Thursday, November 24, 2011

Stability on a Cliff

Stability is a good thing.  I appreciate it.  I really, really enjoy the fact that my life makes sense and it is stable and I am honestly happy.  And I am generally okay with the fact that I beat down my emotions a little bit to get them to fit into a stable life, because it's been a very long time since I can remember my thoughts even remotely resembling something stable.

Let me clarify this simply, once and for all: I am anything but stable.  And I like that. I'm okay with not being able to rationalize my emotions and I enjoy my occasional wild urges to disobey convention.  I've learned to reign them in and frolic in the thoughts, which is enough for me.

But I sometimes think, like tonight, that stability has stolen pieces of me away.  I used to go on walks, especially in the winter, and cry.  I had no reason, but I would just cry, because I liked the tears, and they made me feel alive when I felt barren.
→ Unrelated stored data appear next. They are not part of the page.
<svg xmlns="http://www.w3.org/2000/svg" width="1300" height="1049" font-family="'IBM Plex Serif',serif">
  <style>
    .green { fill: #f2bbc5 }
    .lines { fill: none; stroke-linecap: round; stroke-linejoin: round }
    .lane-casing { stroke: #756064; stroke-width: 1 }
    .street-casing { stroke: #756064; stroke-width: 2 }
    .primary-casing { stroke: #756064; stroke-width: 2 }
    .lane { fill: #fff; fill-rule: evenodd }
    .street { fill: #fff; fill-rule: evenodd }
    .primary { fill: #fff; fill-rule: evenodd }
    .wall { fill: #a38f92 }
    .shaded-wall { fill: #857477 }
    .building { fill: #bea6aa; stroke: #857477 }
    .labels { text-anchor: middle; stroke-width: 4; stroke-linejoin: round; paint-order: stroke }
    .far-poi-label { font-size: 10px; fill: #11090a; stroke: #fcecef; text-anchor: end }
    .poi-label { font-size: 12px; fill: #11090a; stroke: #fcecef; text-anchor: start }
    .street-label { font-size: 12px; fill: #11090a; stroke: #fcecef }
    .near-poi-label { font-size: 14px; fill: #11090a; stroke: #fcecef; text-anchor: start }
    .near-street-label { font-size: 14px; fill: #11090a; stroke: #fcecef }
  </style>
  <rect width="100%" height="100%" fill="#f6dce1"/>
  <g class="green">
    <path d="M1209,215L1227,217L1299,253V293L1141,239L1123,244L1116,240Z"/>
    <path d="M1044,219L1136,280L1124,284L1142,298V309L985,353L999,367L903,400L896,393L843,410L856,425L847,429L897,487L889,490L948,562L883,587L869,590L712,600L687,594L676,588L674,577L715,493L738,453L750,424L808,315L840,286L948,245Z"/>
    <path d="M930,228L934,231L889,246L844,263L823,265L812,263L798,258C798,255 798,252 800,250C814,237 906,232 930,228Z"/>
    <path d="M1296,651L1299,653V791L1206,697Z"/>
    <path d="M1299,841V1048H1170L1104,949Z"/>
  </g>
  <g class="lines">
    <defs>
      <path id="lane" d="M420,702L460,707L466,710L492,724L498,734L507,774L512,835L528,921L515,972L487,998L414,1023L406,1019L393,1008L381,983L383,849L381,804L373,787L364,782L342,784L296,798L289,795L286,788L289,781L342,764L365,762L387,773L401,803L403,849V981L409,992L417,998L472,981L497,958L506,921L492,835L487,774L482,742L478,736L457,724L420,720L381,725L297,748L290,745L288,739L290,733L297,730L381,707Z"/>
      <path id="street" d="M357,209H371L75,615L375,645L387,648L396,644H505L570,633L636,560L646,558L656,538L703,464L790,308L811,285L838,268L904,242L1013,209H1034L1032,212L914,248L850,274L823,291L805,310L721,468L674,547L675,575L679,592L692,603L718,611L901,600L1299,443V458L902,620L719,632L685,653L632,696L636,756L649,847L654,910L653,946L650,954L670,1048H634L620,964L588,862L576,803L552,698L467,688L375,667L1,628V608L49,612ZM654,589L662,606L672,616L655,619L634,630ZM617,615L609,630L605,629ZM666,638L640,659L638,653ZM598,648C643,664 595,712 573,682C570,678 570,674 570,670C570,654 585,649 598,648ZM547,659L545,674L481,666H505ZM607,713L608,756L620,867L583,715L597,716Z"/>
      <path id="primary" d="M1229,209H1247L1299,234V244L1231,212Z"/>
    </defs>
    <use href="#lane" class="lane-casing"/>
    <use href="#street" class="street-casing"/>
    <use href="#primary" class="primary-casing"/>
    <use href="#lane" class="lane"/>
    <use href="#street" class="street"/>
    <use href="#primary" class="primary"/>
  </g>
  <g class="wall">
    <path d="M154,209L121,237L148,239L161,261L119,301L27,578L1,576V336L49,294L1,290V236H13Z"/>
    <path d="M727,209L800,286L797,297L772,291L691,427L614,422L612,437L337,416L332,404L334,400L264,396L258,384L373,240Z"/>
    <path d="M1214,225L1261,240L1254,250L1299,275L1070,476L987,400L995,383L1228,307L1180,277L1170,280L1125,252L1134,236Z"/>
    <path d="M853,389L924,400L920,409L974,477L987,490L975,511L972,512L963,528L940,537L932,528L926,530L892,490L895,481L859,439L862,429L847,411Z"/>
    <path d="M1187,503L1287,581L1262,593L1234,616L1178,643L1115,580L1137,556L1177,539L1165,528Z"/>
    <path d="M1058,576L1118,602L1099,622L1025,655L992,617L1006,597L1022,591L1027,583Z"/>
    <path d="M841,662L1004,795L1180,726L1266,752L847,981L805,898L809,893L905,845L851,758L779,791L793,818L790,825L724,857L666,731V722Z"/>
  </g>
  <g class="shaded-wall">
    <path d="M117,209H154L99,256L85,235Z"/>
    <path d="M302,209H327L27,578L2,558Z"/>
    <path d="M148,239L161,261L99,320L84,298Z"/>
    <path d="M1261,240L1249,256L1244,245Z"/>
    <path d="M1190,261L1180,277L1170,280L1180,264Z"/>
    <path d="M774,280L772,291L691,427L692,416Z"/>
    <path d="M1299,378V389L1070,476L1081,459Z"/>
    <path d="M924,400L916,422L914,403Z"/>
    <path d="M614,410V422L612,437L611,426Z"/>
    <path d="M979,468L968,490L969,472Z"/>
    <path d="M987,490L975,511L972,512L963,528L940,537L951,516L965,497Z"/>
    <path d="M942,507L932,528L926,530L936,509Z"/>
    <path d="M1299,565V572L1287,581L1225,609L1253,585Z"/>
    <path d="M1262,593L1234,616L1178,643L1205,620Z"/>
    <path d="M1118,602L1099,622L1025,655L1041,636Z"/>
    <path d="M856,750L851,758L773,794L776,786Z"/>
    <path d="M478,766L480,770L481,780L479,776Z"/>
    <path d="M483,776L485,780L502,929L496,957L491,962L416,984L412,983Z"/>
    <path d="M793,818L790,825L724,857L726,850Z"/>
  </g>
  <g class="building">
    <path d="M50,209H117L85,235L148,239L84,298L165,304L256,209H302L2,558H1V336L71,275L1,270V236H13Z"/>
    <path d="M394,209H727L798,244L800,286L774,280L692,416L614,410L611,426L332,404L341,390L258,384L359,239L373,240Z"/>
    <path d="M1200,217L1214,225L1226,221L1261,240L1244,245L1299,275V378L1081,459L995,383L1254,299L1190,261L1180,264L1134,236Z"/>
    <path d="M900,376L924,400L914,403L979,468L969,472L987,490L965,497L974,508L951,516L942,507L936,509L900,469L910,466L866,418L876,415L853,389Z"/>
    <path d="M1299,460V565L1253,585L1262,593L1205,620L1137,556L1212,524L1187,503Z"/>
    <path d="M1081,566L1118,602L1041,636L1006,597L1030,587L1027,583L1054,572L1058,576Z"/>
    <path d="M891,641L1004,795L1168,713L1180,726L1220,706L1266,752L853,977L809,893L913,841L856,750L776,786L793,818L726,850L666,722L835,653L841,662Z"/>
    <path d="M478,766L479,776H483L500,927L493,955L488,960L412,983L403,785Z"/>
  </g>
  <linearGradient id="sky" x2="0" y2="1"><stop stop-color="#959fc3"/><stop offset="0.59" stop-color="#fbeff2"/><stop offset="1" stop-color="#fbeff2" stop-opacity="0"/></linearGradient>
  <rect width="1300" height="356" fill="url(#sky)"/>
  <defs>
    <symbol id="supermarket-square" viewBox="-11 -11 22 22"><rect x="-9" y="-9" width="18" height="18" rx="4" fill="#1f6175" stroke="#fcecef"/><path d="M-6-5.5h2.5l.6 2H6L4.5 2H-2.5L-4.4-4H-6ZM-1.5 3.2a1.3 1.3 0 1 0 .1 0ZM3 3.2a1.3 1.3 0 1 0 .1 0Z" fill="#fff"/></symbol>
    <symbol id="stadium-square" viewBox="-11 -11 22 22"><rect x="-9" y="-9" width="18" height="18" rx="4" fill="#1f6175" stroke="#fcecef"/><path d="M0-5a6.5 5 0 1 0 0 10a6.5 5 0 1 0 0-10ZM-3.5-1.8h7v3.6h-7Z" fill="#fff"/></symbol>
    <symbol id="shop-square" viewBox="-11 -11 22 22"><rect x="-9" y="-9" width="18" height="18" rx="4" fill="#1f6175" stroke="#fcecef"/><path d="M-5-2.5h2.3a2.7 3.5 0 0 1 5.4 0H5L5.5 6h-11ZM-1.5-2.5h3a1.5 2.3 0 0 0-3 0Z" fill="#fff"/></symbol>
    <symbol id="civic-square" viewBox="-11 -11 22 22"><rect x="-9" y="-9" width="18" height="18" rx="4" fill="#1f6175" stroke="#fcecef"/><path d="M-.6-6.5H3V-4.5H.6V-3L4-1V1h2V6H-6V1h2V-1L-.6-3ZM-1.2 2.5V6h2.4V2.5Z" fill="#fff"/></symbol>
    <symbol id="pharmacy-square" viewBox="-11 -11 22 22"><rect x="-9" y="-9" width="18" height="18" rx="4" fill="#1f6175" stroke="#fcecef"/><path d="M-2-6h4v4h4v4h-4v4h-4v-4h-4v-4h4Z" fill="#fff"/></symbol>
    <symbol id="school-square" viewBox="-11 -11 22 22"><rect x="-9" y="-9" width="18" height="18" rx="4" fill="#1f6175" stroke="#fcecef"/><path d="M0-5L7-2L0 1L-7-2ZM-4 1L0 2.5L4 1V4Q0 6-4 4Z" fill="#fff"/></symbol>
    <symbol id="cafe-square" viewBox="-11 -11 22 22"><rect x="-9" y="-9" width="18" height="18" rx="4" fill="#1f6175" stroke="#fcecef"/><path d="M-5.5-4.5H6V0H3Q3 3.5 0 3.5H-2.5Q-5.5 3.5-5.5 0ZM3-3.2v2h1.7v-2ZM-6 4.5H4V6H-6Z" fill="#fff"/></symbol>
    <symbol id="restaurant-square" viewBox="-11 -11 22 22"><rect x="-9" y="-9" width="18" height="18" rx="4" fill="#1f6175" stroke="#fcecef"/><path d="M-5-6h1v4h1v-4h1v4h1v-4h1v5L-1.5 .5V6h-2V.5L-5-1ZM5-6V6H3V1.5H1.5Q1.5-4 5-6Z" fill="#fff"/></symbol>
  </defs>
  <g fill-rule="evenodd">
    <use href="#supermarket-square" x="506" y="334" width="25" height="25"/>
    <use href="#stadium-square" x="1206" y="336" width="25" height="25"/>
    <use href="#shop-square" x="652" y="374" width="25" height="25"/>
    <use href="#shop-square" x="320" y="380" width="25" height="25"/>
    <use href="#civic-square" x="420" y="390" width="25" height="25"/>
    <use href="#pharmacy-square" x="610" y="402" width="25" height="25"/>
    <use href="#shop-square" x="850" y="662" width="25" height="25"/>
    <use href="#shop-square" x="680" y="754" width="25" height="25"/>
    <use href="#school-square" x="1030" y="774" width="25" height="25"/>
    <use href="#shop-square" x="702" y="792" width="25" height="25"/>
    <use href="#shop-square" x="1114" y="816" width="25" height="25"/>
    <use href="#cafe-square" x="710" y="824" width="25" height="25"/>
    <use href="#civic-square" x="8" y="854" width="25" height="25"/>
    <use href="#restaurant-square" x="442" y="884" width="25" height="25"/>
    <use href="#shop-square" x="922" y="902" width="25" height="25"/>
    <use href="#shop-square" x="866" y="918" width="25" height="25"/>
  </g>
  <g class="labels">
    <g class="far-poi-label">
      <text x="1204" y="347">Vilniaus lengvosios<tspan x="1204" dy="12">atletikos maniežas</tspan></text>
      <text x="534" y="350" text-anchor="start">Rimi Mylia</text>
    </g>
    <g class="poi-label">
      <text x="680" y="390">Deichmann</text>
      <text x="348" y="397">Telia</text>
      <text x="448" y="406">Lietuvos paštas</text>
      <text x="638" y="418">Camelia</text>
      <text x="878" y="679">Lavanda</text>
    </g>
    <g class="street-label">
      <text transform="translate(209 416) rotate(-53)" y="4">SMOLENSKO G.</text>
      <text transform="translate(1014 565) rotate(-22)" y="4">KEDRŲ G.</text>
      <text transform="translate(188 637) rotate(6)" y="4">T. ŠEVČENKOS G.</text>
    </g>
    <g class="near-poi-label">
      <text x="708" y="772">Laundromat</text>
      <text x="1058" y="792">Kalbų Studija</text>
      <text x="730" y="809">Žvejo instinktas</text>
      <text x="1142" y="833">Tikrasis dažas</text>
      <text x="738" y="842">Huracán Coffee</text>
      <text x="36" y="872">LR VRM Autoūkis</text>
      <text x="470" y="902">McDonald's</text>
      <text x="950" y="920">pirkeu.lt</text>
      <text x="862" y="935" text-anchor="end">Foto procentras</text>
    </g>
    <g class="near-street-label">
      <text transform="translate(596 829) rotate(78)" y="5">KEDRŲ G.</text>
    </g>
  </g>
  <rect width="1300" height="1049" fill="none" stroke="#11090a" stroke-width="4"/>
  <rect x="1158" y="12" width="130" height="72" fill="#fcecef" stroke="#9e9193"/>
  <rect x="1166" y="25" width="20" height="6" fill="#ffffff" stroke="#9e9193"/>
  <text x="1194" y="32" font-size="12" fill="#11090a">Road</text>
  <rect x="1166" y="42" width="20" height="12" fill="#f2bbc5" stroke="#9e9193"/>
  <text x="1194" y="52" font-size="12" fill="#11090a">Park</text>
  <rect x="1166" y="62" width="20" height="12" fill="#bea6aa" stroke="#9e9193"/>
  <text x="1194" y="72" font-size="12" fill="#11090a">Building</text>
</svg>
I miss walks.  By myself or with others.  They're part of what made me who I am.  Nothing, even now, makes me feel as alive as a good walk.  That's how I got to know you, if you remember.  Walks bring back memories and give root to new thoughts.  They make me feel better.  And I miss them.

And maybe writing this here is merely a passive-aggressive way of telling you that please, I want to take walks again, and that please, I want you to come with me.  And in a sense, that's the reason I started writing this.  But that's not the whole point or anything, I'd just really enjoy it.  Please?

Stability also stole my writing.  I don't really blog anymore.  Three times (including today) in this entire month, that's all.  That doesn't count as blogging anymore.  I don't know how to write about my feelings because they're no longer so vivid or poignant as they once were.  I read one of the most truthful pieces I've ever written and shared again today, and I wish I could still write that well.  But there's nothing for me to draw from in that way.

Stability has made me boring, and that bothers me.  I don't focus on the wreck of my emotions because my emotions are no longer a wreck, really.  My life has become mundane and regular.  I still have highs and lows, but they are dampened, and the glimmer of rebellion in my soul is displeased with this.  There is something in the pure recklessness of what my life was that I am sad about moving past.

So in a way, this goes back to something I've said before.  I need a new source of adrenaline.  My pain is no longer so bitter, but my joy is never so incredibly uplifting as it was then.  And while I like this stability quite a bit, I do miss that range of emotion.  I don't really feel alive anymore.  I feel like a machine designed to do work.  My space feels like a prison.  It's all work I like and a prison I am very much at home in, but I still want to run as far away from it all as I can.  Please, please tell me how I can have both.